We have also identified an astonishing 387 additional papers that the authors had ignored that did find U-shapes, making 403 in total. Indeed, we count a total of 373 published in a vast array of peer-reviewed journals in English, including 73 in this journal alone, that find U-shapes, which was the main criterion the authors set for examination. When this was pointed out to the authors by us in an earlier paper (Blanchflower & Graham, 2021a) the authors claimed that they did not set out to do an exhaustive review because they "wanted to show support for the view that not all researchers find the U shapes". Hence, their analysis is advocacy not science. There is a U-shape in well-being in midlife.

On the basis of this evidence, it is clearly inappropriate to dismiss the literature on the U-curve as “overblown” or the scale of the effects as trifling, inconsequential or even "trivial". We have shown that the effects of the mid-life dip are comparable to major life events like losing a spouse or a job. We show that the drop from teenage years to the midlife low is about half the size of the unprecedented drop in life satisfaction that occurred during the COVID19 pandemic.

Beyond being empirically interesting, there are implications for substantial parts of the world’s population. These dips in well-being are associated with higher levels of depression, including chronic depression, difficulty sleeping, and even suicide. In the U.S., deaths of despair are most likely to occur in the middle-aged years, and the patterns are robustly associated with unhappiness and stress. Across countries chronic depression and suicide rates peak in midlife. The mid-life dip in well-being is robust to within person analysis, also exists with the prescribing of anti-depressants and it extends beyond humans. The evidence comes from both longitudinal and cross-section data, which complement one another, as noted in a recent report by The Lancet’s COVID-19 Commission Mental Health Task Force. It remains puzzling then why some psychologists continue to suggest that well-being is unrelated to age.
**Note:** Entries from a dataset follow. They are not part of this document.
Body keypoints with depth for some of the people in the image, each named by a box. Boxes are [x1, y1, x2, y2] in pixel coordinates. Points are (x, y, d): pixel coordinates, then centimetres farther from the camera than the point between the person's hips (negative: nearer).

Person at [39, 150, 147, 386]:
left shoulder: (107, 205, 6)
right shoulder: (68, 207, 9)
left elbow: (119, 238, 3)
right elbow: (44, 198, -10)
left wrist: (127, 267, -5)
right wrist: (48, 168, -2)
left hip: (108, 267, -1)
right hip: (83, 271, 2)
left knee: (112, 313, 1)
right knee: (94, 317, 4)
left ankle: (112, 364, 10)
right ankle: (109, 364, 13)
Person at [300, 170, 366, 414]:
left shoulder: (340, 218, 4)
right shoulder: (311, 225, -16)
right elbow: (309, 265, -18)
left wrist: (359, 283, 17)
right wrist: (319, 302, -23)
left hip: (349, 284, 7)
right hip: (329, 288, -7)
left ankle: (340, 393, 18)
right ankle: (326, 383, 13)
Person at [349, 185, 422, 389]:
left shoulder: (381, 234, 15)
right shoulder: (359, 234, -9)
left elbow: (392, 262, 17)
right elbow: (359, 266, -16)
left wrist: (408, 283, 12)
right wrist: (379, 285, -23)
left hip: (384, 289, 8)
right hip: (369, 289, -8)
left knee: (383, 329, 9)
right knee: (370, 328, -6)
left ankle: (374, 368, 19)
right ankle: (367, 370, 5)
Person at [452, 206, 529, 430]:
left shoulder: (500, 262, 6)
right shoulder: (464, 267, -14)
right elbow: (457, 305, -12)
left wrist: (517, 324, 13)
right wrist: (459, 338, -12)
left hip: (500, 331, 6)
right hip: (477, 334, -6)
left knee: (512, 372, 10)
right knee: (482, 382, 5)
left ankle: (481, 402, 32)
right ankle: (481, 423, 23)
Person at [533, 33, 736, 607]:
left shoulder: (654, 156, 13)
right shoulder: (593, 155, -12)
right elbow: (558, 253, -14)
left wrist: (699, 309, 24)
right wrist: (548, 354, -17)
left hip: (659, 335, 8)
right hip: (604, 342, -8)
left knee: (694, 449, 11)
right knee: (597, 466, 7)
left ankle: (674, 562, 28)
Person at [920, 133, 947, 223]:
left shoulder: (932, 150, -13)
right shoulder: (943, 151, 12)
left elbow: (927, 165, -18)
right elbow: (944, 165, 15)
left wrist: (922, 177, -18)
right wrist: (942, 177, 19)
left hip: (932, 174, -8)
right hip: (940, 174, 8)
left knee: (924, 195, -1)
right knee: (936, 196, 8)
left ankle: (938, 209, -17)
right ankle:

Based on the significant evidence we present, the decline in mid-life well-being seems real and consequential and has robust linkages to other serious markers of ill-being. The mid-life dip is real, it applies to most of the world’s population, excepting countries in which it is very difficult to age—such as those with very high levels of absolute poverty and conflict and low levels of life expectancy. It links to behaviors and outcomes that merit the attention of scholars and policymakers alike. These include rising rates of despair and reported pain among the middle-aged in many rich countries and associated premature mortality due to despair-related deaths, and some similar if less well documented patterns in developing economies. Among other things, more public awareness of how common this mid-life dip is might help those navigating its worst manifestations to make it through to a happier and longer life.

The overwhelming evidence from four hundred and nine papers, and counting, as well as the evidence presented here, support the conclusion that there is a midlife low in well-being. This is among the most striking, persistent and consistent patterns in social science.